| MATERIAL FOR THIS EXERCISE |
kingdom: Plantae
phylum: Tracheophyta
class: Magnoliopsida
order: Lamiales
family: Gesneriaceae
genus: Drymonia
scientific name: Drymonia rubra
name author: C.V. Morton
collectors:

| TASK |
Rewrite the lines above with "name author" changed to "authority", leaving everything else as it is.

| THE COMPLETED TASK |
kingdom: Plantae
phylum: Tracheophyta
class: Magnoliopsida
order: Lamiales
family: Gesneriaceae
genus: Drymonia
scientific name: Drymonia rubra
authority: C.V. Morton
collectors:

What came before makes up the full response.